▸ Jouw opdracht: Kun je de uitspraak over het geschil rond de bestelde kasten na de laatste zin weer oppakken en verder schrijven?

▸ Fragment uit document:
———

De rechtbank heeft in het vonnis van 4 mei 2011 in rechtsoverweging 2.1 tot en met 2.21 een aantal feiten als vaststaand vermeld. Die feiten zijn niet in geschil, zodat ook het hof van die feiten zal uitgaan.

3. Beoordeling

in het principaal appel

3.1 Bij memorie van grieven heeft [ Appellant ] haar eis gewijzigd, zoals onder 1.2 vermeld. [ Geïntimeerde ] heeft zich niet verzet tegen deze wijziging van eis. Het hof zal de vorderingen van [ Appellant ] met inachtneming van de wijziging behandelen.

3.2 In dit geschil staat de vraag centraal of [ Geïntimeerde ] recht heeft op betaling door [ Appellant ] van het laatste nog openstaande gedeelte van de aanneemsom ter zake van de oplevering van de door [ Appellant ] bestelde kasten, dan wel of [ Appellant ] de tussen partijen gesloten overeenkomst rechtsgeldig heeft ontbonden en jegens [ Geïntimeerde ] aanspraak kan maken op terugbetaling van het reeds door haar voldane gedeelte van de aanneemsom, alsook op betaling van een schadevergoeding.

———

▸ Aangeleverde gegevens:

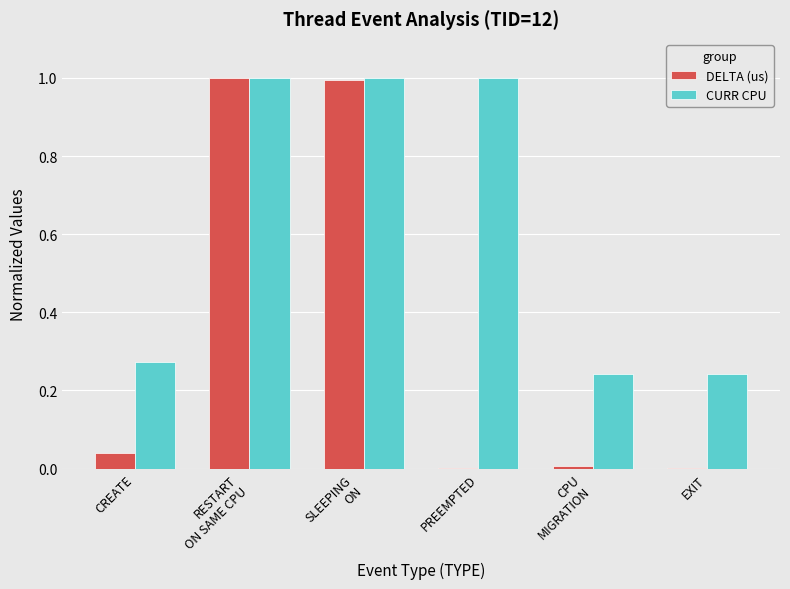

Which series has the largest total across all categories?

CURR CPU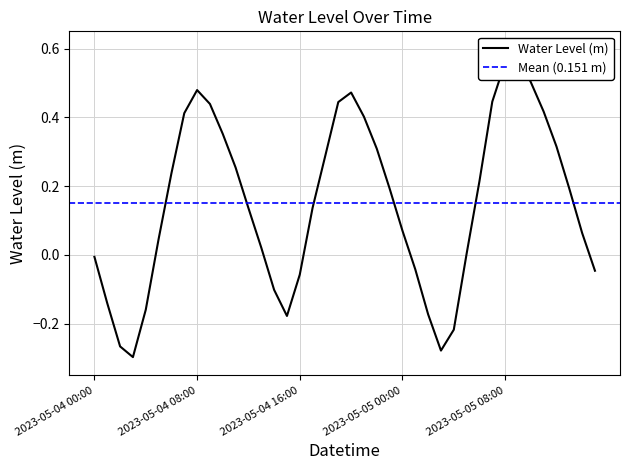

Reading left to right, extract all data points from this chart.

2023-05-04 00:00=-0.0	2023-05-04 01:00=-0.1	2023-05-04 02:00=-0.3	2023-05-04 03:00=-0.3	2023-05-04 04:00=-0.2	2023-05-04 05:00=0.0	2023-05-04 06:00=0.2	2023-05-04 07:00=0.4	2023-05-04 08:00=0.5	2023-05-04 09:00=0.4	2023-05-04 10:00=0.4	2023-05-04 11:00=0.3	2023-05-04 12:00=0.1	2023-05-04 13:00=0.0	2023-05-04 14:00=-0.1	2023-05-04 15:00=-0.2	2023-05-04 16:00=-0.1	2023-05-04 17:00=0.1	2023-05-04 18:00=0.3	2023-05-04 19:00=0.4	2023-05-04 20:00=0.5	2023-05-04 21:00=0.4	2023-05-04 22:00=0.3	2023-05-04 23:00=0.2	2023-05-05 00:00=0.1	2023-05-05 01:00=-0.0	2023-05-05 02:00=-0.2	2023-05-05 03:00=-0.3	2023-05-05 04:00=-0.2	2023-05-05 05:00=0.0	2023-05-05 06:00=0.2	2023-05-05 07:00=0.4	2023-05-05 08:00=0.6	2023-05-05 09:00=0.6	2023-05-05 10:00=0.5	2023-05-05 11:00=0.4	2023-05-05 12:00=0.3	2023-05-05 13:00=0.2	2023-05-05 14:00=0.1	2023-05-05 15:00=-0.0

———

▸ Resultaat van opdracht:
3.3 De rechtbank heeft de vorderingen in conventie van [ Geïntimeerde ] goeddeels toegewezen en heeft [ Appellant ] veroordeeld om aan [ Geïntimeerde ] te betalen een bedrag van € 8.553,22 te vermeerderen met de wettelijke handelsrente, alsook een bedrag van

€ 1.539,89 ter zake van proceskosten in conventie en reconventie. De vorderingen in reconventie van [ Appellant ] heeft de rechtbank afgewezen. Tegen deze beslissingen komt [ Appellant ] in hoger beroep. Met haar grieven, die zich voor gezamenlijke behandeling lenen, beoogt [ Appellant ] het tussen haar en [ Geïntimeerde ] gerezen geschil integraal aan het hof voor te leggen.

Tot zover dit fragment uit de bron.